1. Business Nature of the London Market Flashcards
Explain the concept of a subscription market; examine the international nature of the London Market; explain the parts of the London Market participate in the same risks; and explain the importance of the London Market and why clients may decide to place their business within this market.
What is a subscription market?
Risks are shared among a number of different insurers, rather than being insured 100% by on insurer.
What are some of the reasons an insurer may not take 100% of a
risk?
Capacity
Branch office controls
Broker influence
Licensing
Client influence
Availability of reinsurance
Geographical limitations
What is capacity?
Capacity is the limit to the amount of business that an insurer can participate in.
How is capacity measured?
Capacity is measured by usually by the total of all premiums written in any period, usually one year. It can also be measured using the limits of the risks being written across a period of time or within a geographical location.
What effect does reinsurance have on capacity?
Reinsurance is the transfer of risk to another party (the reinsurer), it frees up capacity for the insurer to write more business. Where no reinsurance is available, then it curtails the insurer’s ability to write further risks.
What are some of the reasons why risks may be placed partly outside of the London Market?
Location of insured
Culture, local knowledge & relationships
Experienced insurers from overseas
Claims service
Where within the London Market would you more commonly find a risk to be written 100% by one insurer?
Marine liability risks, written by mutual clubs called Protection & Indemnity Associations (P&I Clubs).
The London Market can be divided broadly into three categories of insurers, what are these categories?
Insurers operating in Lloyd’s
Insurance companies
Mutual Insurers
There are three main category of insurer in terms of ownership, what are these?
Proprietary companies
Mutual companies and mutual indemnity associations
Captive insurance companies
What is a proprietary company?
A limited liability company of which is owned by shareholders, who, in buying shares, contribute to the share capital. The shareholder’s liability is limited to the nominal value of the shares they own.
After company names, what do the following abbreviations mean?
‘Ltd’, ‘LLC’, & ‘PLC’
‘Ltd’ - Limited, a private limited company
‘LLC’ - Limited liability company
‘PLC’ - Publicly-quoted company
What is a Mutual company?
A company owned by it’s policyholders, the policyholders share in the company’s profits is by way of lower premiums.
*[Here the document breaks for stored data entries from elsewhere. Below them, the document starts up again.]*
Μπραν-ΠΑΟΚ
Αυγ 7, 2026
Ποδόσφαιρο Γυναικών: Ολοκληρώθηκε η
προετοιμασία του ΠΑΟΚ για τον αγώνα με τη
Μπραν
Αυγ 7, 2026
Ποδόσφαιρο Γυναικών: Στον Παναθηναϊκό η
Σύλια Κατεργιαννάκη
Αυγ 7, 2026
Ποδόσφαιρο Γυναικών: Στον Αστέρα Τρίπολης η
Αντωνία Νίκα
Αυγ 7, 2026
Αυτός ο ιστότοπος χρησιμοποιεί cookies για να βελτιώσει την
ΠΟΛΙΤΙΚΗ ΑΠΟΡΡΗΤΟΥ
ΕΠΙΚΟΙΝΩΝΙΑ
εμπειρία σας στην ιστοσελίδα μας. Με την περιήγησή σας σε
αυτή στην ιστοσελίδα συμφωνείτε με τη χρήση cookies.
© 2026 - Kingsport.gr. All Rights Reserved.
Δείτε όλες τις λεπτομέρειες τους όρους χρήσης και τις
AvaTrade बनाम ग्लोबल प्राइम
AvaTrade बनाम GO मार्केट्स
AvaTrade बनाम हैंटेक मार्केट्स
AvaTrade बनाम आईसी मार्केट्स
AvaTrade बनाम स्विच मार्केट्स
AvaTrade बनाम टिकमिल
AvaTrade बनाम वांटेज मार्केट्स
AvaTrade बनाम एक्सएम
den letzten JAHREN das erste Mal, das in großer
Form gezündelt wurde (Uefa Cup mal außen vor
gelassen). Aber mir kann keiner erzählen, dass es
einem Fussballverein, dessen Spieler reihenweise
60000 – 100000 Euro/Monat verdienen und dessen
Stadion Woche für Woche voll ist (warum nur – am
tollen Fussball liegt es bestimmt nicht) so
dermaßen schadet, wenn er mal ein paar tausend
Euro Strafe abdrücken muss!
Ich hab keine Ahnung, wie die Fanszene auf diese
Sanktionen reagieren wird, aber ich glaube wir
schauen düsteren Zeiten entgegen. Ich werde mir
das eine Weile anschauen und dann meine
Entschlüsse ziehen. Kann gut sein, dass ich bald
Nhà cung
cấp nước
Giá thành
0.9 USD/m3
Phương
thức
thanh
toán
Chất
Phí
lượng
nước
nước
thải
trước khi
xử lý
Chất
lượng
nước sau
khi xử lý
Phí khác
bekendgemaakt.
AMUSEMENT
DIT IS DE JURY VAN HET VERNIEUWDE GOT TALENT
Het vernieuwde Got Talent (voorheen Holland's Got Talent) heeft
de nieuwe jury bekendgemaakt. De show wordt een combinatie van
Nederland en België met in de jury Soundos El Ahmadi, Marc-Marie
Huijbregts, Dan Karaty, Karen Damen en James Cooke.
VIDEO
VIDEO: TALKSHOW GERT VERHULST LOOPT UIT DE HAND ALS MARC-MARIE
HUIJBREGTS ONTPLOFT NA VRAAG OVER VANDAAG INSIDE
The maximum of a policyholder’s liability is usually limited to their premium.
What is a Captive insurance company?
An authorised insurance company that is owned by a non-insurance parent company.
What are the incentives to operating a Captive insurance company?
Not being exposed to general premium increases
Not passing funds in the form of premium and adding to the companies profits
Being able to invest and hopefully benefit from premium returns
What is a Mutual indemnity association?
Similarly to mutual companies, the association is owned by it’s policyholders, this is a more traditional self-insurance where a group of individuals have come together. Associations employ a professional manager to run the insurer on a day-to-day basis.